Beğenilmek uğruna, Allah’a isyan ettiğimiz oluyor mu?

İhlasın özü bir işi Allah rızası için yapmaktır. İnsanın duyguları çeşitli olduğu için beklentileri de çeşitlidir. Belki onlarca beklentisini bir kenara iterek yalnız ve yalnız Allah rızası için ibadet edecek.

Allah’a kul olmak isteyen Müslüman, şartlar ne olursa olsun Allah’a itaat edecektir. Yapması gereken işin gelir-giderini, zarar-faydasını hesap etmeyecek, “Allah böyle emretti, ben de böyle yapacağım! Gerisi ne olursa olsun.” diyecektir. İşte böyle düşünülürse, her Müslüman bulunduğu yerde tuba ağacı olur. Meyveleriyle, yani Allah için attığı her adımla bulunduğu ortamda herkese örnek olur, İslamiyet’i sevdirir. İslamiyet’e ayna tutabilmek ve İslam’ı temsil edebilmek en yüce mertebedir.

Zerre kadar ihlaslı amel, batmanlarla ihlassız amelden üstündür. Fethullah Gülen Hocamın buyurduğu gibi; “Amel bir cesetse, ihlas onun ruhudur.” Yani ihlasla yapılmayan amelin bir kıymeti yoktur…

İhlasla yapılan her iş devam eder, bereketli olur. Bu şuurla çalışan insan yorgunluk, bıkkınlık hissetmez. Hissetse de o badireleri atlatır. Çevresindekilere küsmez, beklentilerini sıfırlar ve kendini reklam etme sevdasına düşmez. Şimdiye kadar pek çok kişiyle müşterek çalışmalarım oldu. Münakaşa ve ihtilaflara en çok sebebiyet verenlerin, kendini göstermek sevdasına düşenlerin sivrilmeleri olduğunu gördüm. Bir arkadaşa, “Şu işi şöyle yapsan daha iyi olur.” dediğimizde bile canı sıkılıyor, “Ben biliyorum!” diyor. Çünkü insanda kendini beğendirme, üstün olduğunu gösterme, insanları yönetme duygusu vardır. Belki uzun tecrübelerin ve kemalatın sonunda bu halden vazgeçebilir…

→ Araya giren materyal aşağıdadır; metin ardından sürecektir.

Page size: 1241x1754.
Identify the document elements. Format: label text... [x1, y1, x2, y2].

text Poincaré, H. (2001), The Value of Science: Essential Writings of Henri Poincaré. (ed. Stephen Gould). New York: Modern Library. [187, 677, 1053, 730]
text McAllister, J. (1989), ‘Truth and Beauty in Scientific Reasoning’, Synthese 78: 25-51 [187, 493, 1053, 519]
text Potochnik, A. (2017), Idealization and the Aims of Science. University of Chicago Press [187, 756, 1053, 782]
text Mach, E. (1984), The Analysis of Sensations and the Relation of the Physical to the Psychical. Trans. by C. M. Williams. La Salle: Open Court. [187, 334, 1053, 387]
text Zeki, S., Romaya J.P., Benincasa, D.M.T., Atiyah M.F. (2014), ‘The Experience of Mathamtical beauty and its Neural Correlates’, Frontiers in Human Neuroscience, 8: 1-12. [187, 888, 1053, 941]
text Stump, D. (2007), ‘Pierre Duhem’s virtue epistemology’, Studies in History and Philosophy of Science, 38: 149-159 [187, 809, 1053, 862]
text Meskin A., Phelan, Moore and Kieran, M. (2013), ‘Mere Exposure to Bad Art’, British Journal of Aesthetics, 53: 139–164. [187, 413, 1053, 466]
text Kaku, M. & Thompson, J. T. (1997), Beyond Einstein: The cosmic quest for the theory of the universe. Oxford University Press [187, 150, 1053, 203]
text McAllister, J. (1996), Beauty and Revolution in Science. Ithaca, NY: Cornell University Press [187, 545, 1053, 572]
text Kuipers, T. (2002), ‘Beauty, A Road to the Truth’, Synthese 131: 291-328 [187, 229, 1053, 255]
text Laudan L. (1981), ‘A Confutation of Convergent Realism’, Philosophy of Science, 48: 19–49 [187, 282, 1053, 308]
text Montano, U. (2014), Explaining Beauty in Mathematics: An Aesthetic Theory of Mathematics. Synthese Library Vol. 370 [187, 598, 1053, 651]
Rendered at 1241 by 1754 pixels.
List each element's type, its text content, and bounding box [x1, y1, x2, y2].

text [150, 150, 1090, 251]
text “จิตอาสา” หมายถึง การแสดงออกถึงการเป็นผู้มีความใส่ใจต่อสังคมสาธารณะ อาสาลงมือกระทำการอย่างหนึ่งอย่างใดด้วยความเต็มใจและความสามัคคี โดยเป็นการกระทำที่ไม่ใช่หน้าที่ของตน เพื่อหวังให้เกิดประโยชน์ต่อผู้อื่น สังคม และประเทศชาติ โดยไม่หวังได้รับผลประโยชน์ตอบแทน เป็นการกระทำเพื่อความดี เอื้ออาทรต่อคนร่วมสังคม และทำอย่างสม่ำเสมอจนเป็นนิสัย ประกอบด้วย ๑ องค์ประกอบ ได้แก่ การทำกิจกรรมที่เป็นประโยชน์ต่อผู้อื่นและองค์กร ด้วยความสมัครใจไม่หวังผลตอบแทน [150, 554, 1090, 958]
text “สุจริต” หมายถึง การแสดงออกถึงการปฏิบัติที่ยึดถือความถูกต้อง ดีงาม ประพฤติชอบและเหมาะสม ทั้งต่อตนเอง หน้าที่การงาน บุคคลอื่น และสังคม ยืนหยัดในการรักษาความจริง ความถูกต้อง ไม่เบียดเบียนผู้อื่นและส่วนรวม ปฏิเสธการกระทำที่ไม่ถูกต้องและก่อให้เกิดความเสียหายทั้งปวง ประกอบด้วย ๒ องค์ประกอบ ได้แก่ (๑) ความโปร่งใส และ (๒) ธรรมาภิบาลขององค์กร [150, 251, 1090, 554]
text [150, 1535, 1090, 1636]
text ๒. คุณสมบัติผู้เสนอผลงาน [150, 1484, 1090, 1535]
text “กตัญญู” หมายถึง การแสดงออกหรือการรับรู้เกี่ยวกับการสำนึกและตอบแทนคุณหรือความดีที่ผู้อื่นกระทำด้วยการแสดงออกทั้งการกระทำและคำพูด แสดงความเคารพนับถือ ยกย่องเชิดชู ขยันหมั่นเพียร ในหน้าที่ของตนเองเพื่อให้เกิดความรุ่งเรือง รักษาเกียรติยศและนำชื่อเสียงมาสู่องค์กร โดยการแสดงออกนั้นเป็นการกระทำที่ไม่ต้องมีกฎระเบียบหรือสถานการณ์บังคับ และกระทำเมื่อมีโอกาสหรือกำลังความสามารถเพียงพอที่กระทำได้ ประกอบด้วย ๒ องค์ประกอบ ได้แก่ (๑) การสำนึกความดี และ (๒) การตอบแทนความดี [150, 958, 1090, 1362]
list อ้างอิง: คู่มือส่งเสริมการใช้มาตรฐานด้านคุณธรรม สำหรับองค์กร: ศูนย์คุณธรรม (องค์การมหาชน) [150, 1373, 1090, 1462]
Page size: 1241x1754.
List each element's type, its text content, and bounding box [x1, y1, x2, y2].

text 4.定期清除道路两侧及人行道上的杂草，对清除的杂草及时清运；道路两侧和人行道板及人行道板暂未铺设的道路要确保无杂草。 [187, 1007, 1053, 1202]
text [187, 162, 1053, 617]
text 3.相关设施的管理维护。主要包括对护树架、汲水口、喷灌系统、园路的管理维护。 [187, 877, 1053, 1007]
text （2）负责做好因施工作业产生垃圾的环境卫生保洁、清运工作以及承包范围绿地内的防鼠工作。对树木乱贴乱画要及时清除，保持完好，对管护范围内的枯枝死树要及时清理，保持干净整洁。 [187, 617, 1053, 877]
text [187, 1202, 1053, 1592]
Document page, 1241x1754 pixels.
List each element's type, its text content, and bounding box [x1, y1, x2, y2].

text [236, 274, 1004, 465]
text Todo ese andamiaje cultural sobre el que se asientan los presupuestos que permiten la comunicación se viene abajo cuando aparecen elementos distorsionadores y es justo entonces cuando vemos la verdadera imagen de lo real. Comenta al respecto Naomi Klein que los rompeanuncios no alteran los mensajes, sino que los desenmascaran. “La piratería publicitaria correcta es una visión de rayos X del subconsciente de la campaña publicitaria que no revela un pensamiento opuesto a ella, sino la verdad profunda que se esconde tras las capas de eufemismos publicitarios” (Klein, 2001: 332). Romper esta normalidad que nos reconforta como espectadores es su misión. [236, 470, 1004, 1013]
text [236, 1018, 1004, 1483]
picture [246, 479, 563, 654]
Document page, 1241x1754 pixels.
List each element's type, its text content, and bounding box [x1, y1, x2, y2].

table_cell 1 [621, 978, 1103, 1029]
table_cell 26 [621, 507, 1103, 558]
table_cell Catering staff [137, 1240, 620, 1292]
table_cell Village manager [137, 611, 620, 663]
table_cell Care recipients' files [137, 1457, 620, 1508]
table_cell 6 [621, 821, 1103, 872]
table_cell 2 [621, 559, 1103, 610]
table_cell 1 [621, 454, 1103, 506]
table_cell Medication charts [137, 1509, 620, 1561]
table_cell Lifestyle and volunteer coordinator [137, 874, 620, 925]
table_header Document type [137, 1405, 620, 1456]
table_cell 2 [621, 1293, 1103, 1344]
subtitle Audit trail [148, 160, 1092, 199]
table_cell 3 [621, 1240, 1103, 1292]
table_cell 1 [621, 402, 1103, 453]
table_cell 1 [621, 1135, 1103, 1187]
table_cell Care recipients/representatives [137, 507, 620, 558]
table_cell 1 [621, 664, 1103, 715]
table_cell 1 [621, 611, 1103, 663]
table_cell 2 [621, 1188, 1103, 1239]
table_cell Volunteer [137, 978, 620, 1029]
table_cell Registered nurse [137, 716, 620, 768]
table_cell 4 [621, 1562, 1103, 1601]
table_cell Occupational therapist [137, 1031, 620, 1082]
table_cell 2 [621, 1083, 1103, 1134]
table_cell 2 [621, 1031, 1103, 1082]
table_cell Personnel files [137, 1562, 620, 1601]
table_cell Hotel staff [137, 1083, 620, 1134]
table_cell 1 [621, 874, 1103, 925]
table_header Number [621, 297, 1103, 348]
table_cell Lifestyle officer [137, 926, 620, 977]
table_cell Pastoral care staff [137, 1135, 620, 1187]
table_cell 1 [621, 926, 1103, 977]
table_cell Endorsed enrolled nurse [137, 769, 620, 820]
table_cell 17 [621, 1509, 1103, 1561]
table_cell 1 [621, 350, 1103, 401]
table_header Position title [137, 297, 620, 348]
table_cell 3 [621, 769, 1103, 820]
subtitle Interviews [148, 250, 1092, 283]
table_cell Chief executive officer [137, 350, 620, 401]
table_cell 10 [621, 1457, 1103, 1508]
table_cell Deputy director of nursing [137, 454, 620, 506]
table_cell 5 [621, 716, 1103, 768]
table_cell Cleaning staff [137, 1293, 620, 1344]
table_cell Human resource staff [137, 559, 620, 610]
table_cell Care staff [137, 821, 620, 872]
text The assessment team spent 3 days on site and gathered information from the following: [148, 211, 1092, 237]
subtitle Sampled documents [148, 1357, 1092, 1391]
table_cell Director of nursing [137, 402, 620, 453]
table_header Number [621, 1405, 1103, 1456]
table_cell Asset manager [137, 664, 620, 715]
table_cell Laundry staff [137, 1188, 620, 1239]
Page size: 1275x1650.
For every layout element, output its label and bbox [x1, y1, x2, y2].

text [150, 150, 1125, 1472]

İnsanların ekserisi beğenilmek ister. Bunun için herkesin hoşuna gidecek şeyler yaparlar. Mesela modaya uyup kendini halka beğendirmeye uğraşır. Halk, Hakk’a isyan etmişse, o da bu isyana katılır. Hem Allah der, hem de beğenilmek uğruna Allah’a isyan eder. O’nun emirlerini dinlemez, cemiyetin isteklerine ayak uydurmaya çalışır. Çoğu kere evler, halkın istediği gibi döşenir. Komşuda, akrabada olan eşyalara imrenilir. İhtiyaç olanı değil, süs eşyasını almak için olur olmaz borçlara girilir. Bazen din feda edilir; karşılığında mal-mülk alınır. Bunun tek sebebi, kendini beğendirmektir…

Sokaklar, kendini beğendirmek isteyen insanlarla doludur… Kıymetsiz kişilere, kendimizi beğendirmek isteriz. Takdir ve tebriklerinden memnun oluruz. Alkışlarını en büyük hediye olarak kabul ederiz. Başkalarının onayını alınca, dünyalar bizim olur. Fakat “Allah bu halime ne diyor, Allah bu halimden memnun mu?” Bunu çok kere düşünmeyiz…

Şimdi şu yaşımda düşünüyorum da; 80 senelik ömrümde Allah için bir şey yaptımsa o bana yeter. Yapmadımsa, kimi memnun etmeye uğraştıysam onu da memnun edemeden ahirete gideceğim… Çünkü mesele çok net; Peygamber Efendimiz (sas) buyurmuş ki: “Ameller (başka değil) ancak niyetlere göredir; herkesin niyeti ne ise eline geçecek odur.”